[BEGIN Excerpted text]

The Mississippi Civil War Sesquicentennial continues and in the coming months we will be highlighting Museum Division collections related to 1864 and the Civil War. Special thanks to Nan Prince, assistant director of collections, for writing this series.

The Battle of Nashville was fought on December 15–16, 1864, between Lt. Gen. John Bell Hood’s Army of Tennessee and the federal force under Major General George H. Thomas. Hood began the Franklin-Nashville campaign in the fall of 1864, in an attempt to disrupt General Sherman’s supply line and draw him out of Georgia. A series of engagements led up to the Battle of Nashville, including the Battle of Franklin on November 30, which resulted in a devastating loss of over six thousand Confederate casualties. Thomas’s army soundly defeated Hood’s battered troops during the Battle of Nashville, forcing the Confederates to retreat to Tupelo, where Hood resigned his post.

[END Excerpted text]

Instructions —
A. According to the Civil War text, where did the Confederates retreat after the Battle of Nashville?
B. Reproduce part of the Civil War text word for word: begin at the words "The Battle of Nashville was" and stop after "resigned his post.".
The lines that come next are separate material and are not part of the Civil War text.

[BEGIN Available data]

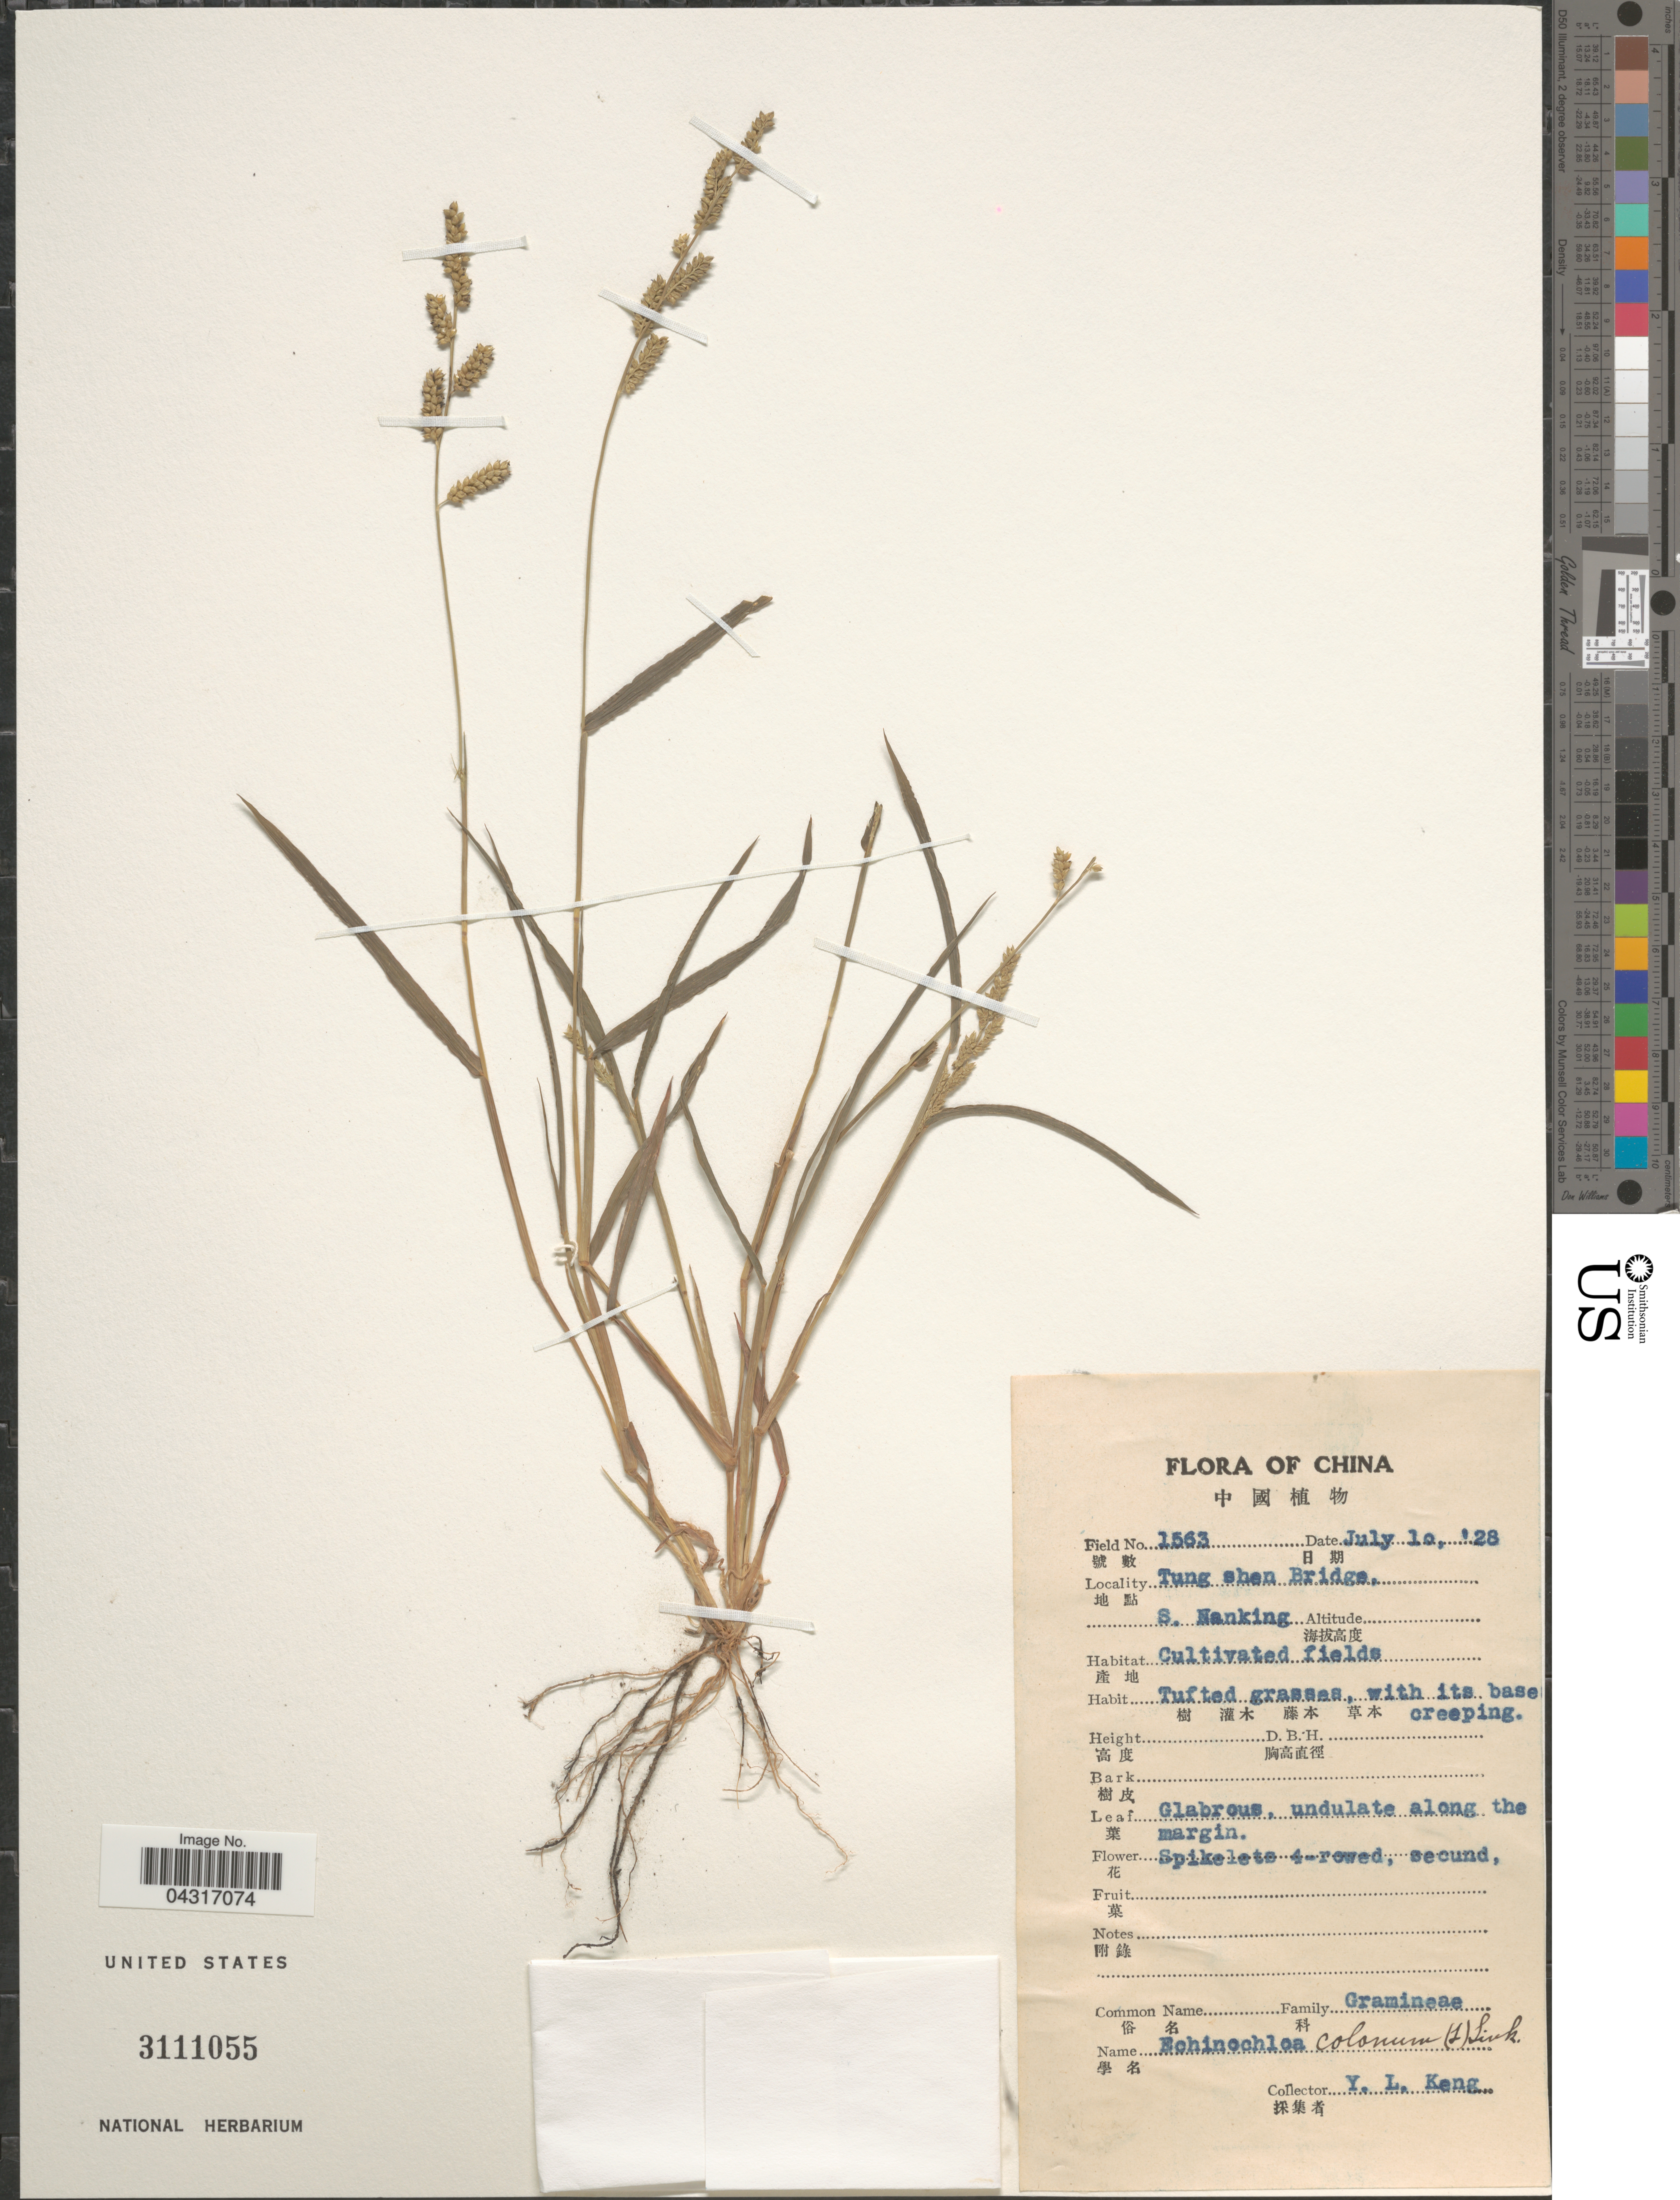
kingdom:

[END Available data]

Solved tasks —
A. To Tupelo, where Hood resigned his post.

B.
The Battle of Nashville was fought on December 15–16, 1864, between Lt. Gen. John Bell Hood’s Army of Tennessee and the federal force under Major General George H. Thomas. Hood began the Franklin-Nashville campaign in the fall of 1864, in an attempt to disrupt General Sherman’s supply line and draw him out of Georgia. A series of engagements led up to the Battle of Nashville, including the Battle of Franklin on November 30, which resulted in a devastating loss of over six thousand Confederate casualties. Thomas’s army soundly defeated Hood’s battered troops during the Battle of Nashville, forcing the Confederates to retreat to Tupelo, where Hood resigned his post.